▶ **Fragmento seleccionado**
El Museo Diocesano de Barbastro – Monzón no solamente alberga 300 piezas de arte sacro de gran valor y antigüedad. Además, el reformado Palacio Episcopal, acoge el archivo de la diócesis donde se puede acceder a la visita y consulta de auténticas joyas bibliográficas.
Cuatro incunables de entre 1450 y 1500, un Lucero de La Fueva, del siglo XVI donde se recoge información eclesiástica pero también social y genealógica del valle, libros parroquiales que surgieron a partir de 1563 a raíz del Concilio de Trento y donde se da cuenta de los bautismos, comuniones, matrimonios y defunciones, y que constituyen un documento esencial para los interesados en realizar sus árboles genealógicos, los Estatutos Pascuales, la partida de nacimiento de los hermanos Argensola o del General Ricardos, pergaminos del siglo XIII, misales, las actas capitulares de la Catedral, el Libro de Gestis, los 300 documentos que se trajo de Puerto Rico en el XVIII el obispo Abad y Lasierra y que constituyen un documento único para conocer cómo eran los indígenas precolombinos del Caribe, sellos de obispos, de reyes, cantorales gregorianos, bulas papales, … La relación es tan extensa como desconocida y tras el reciente traslado a este nuevo depósito, se puede consultar de forma libre los lunes, miércoles y viernes.

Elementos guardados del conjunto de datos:

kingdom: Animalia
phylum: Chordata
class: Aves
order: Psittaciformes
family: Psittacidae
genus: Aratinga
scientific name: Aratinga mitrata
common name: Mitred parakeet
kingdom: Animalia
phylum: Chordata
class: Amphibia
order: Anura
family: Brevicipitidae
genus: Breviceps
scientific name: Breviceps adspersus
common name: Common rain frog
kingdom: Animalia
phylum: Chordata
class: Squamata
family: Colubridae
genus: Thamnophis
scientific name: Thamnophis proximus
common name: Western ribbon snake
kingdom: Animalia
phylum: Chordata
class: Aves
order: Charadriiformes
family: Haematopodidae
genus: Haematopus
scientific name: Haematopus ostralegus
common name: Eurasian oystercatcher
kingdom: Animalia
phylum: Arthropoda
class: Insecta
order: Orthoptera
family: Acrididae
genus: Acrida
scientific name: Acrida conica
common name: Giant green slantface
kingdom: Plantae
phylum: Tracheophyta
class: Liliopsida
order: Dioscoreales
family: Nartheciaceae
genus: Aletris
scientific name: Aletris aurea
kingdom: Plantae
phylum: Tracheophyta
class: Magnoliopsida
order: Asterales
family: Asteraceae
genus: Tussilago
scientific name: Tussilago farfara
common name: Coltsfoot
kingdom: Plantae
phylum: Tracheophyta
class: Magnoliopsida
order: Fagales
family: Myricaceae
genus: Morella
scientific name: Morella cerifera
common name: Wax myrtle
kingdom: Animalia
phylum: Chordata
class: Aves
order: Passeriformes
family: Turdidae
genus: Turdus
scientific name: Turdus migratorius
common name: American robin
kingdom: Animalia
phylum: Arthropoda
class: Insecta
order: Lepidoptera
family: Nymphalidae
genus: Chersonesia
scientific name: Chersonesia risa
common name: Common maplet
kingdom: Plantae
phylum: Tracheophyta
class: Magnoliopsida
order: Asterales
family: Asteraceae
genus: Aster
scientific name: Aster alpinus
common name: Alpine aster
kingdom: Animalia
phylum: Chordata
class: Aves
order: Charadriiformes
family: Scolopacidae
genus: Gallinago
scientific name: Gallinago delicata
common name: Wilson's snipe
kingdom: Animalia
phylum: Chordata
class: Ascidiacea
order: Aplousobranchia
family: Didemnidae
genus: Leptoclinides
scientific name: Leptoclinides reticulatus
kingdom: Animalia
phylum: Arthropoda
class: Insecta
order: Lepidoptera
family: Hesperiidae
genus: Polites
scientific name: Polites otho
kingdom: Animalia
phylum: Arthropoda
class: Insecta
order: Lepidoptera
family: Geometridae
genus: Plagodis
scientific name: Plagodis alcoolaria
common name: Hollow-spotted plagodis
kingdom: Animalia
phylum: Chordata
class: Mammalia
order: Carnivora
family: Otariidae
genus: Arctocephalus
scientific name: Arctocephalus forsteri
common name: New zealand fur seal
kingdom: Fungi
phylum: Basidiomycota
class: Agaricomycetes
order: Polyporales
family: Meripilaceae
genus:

▶ **Explora el material**
1. ¿Qué acontecimientos quedan registrados en los libros parroquiales, según el texto sobre el Museo Diocesano?
2. Responde a estas preguntas sobre el texto del Museo Diocesano:
(a) ¿Cuántas piezas de arte sacro alberga el museo?
(b) ¿A raíz de qué concilio surgieron los libros parroquiales?
(c) ¿Qué días se puede consultar libremente el archivo?
3. Continúa el texto sobre el Museo Diocesano después de su última oración.
Las líneas no hacen falta para nada.

▶ **Resultados por tarea**
1. Bautismos, comuniones, matrimonios y defunciones.

2.
(a) 300 piezas.
(b) El Concilio de Trento.
(c) Los lunes, miércoles y viernes.

3.
Para dar a conocer parte de esta colección y coincidiendo con el segundo aniversario de la apertura del Museo Diocesano, la dirección realizó una jornada de puerta abiertas a una selección de estas joyas que fue seguida por muchos visitantes de Barbastro pero también de Zaragoza y otros puntos. Algunos de ellos participaron también en la jornada de puertas abiertas al Museo como la barbastrense Asun Bardají que decidió volver a visitarlo pero en esta ocasión «en visita guiada con una guía excelente como es María que nos ha explicado muy bien los detalles y recalcando las piezas más importantes. Con una visita guiada las obras te llegan más hondo porque se explica la simbología de cada pieza y ha sido una visita preciosa». Esta vecina de Barbastro se interesó por las 26 obras que se exponen con una fotografía ya que se encuentran en el Museo de Lérida.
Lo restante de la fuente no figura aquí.